Давние события становятся легендой, притчей, мифом. А случай собственной жизни недостижимо прекрасным, даже если это далеко не так..
Вот я уже вроде взрослая. Дядька Витька, тот самый, кто сажал меня во младенчестве на абажур, как-то, когда мне уже шло к тридцати, спросил меня: – Что замуж не выходишь? Дураки всё?
– Ага, – говорю, – не дураки, так дурни, если не дурни, то придурки. Корень один.
Но природа мстительна, как никто другой.
Мне 24, и я влюбляюсь.
Мы учились на курсах английского языка. Кончались занятия поздно, и он провожал меня до дома. Проходя мимо тенистых деревьев сквера, мы останавливались. Объятья распаляли, но мозг сопротивлялся. Какое определение подходит, не думала, но ясно было, не то. Моя Гордость смотрела ему в глаза и спрашивала, ты кто? Предубеждение отвечало, нет, нет и нет. Вместе они образовывали айсберг ГП, грозивший вот-вот обрушиться в воду.
Сегодня я смотрю на нас двоих трезвыми глазами.
Вот мы гуляем в Сокольниках. Нашли укромный уголок и остановились, чтобы целоваться. Сейчас в моей памяти о том дне он – виртуальный персонаж, да и я – подсадная утка любовной охоты.
Теперь вижу, что было полное и абсолютное неприятие друг друга: голое влечение безо всякого желания узнать что-нибудь о другом. Это и есть «первая любовь»? Тем невнятнее причина моих переживаний. Ты хочешь о чувствах? Пожалуйста. Мы, влюбленные, – два пузыря надутые гордостью и желанием.

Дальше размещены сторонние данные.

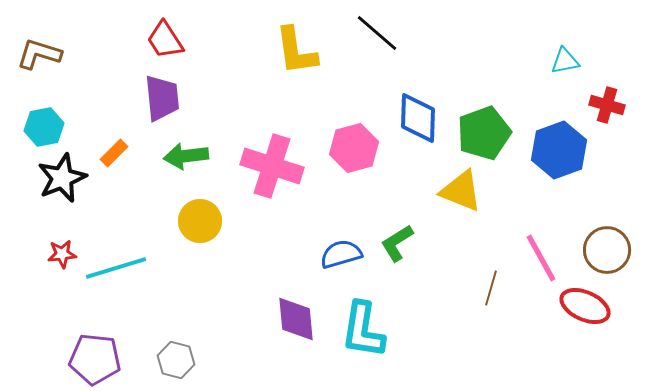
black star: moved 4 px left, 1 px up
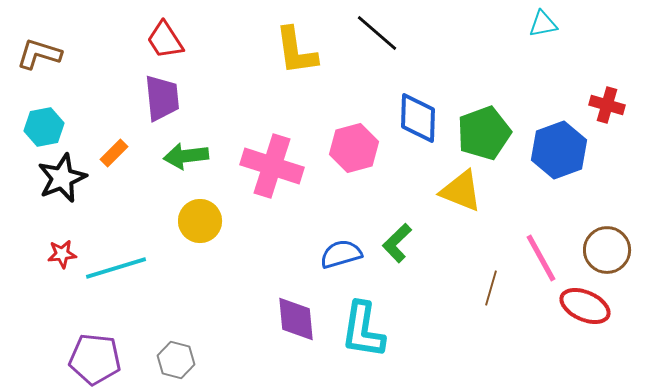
cyan triangle: moved 22 px left, 37 px up
green L-shape: rotated 12 degrees counterclockwise
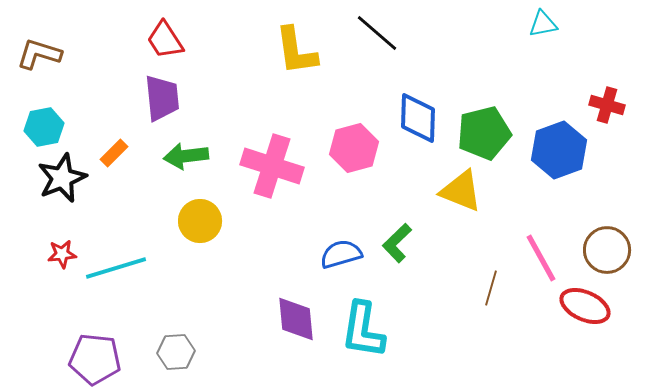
green pentagon: rotated 6 degrees clockwise
gray hexagon: moved 8 px up; rotated 18 degrees counterclockwise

Дошло до того, что по телефону сказала ему: «я люблю тебя». Кстати, первый и последний раз в жизни. Мне кажется, что эти слова, по крайней мере в нашем случае, похожи на заклинание самого говорящего.
Он ответил: «а я нет».
Гордость и Предубеждение, взявшись за руки, поплелись в темный чулан, чтобы там вспоминать своё героическое прошлое, и пришла мне в голову мысль о суициде. Тут Гордость и Предубеждение, уже сильно потрепанные, вылезли из чулана и в два козлиных голоса пропели: ДУУУРА.

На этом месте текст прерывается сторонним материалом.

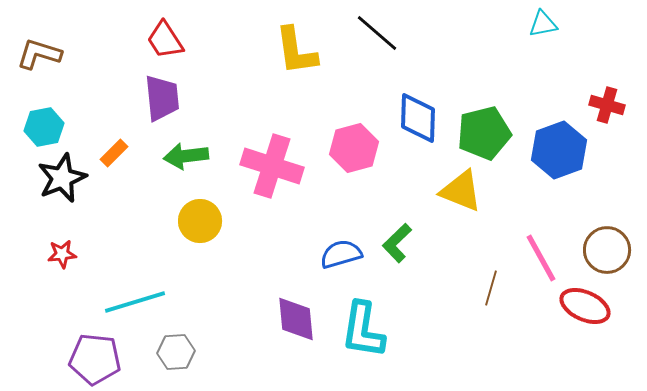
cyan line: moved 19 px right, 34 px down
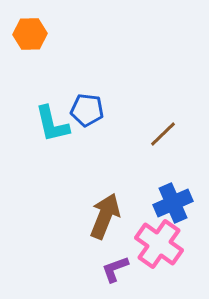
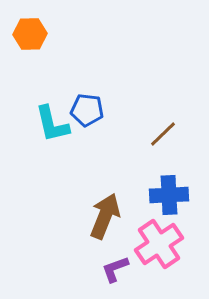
blue cross: moved 4 px left, 8 px up; rotated 21 degrees clockwise
pink cross: rotated 21 degrees clockwise
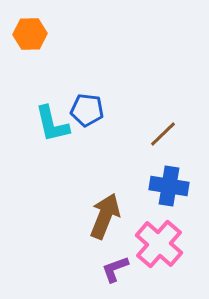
blue cross: moved 9 px up; rotated 12 degrees clockwise
pink cross: rotated 15 degrees counterclockwise
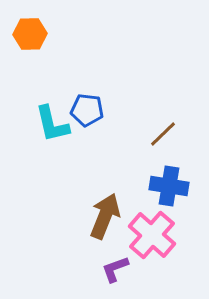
pink cross: moved 7 px left, 9 px up
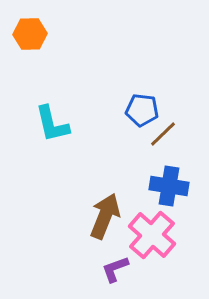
blue pentagon: moved 55 px right
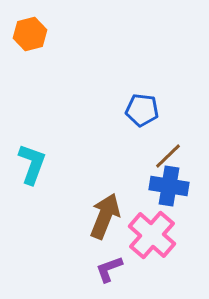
orange hexagon: rotated 12 degrees counterclockwise
cyan L-shape: moved 20 px left, 40 px down; rotated 147 degrees counterclockwise
brown line: moved 5 px right, 22 px down
purple L-shape: moved 6 px left
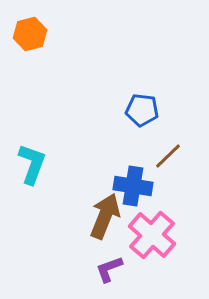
blue cross: moved 36 px left
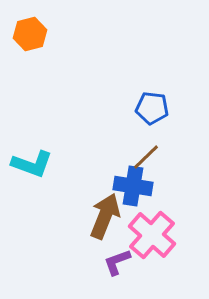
blue pentagon: moved 10 px right, 2 px up
brown line: moved 22 px left, 1 px down
cyan L-shape: rotated 90 degrees clockwise
purple L-shape: moved 8 px right, 7 px up
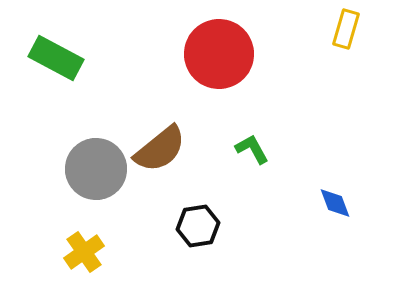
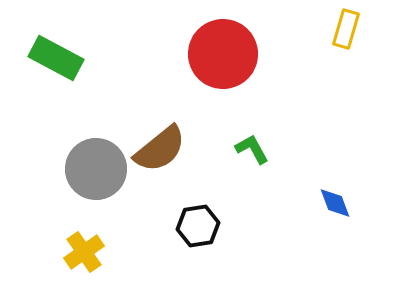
red circle: moved 4 px right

Оставалось броситься в омут разврата, то есть выдумать «любовь». Это значило, подчиниться человеку, к которому не испытывала ничего, кроме уважения и любопытства, и я получила шок такой силы, что Гордость и Предубеждение, заламывая руки и невнятно что-то бормоча, ушли из моей квартиры искать лучшей доли.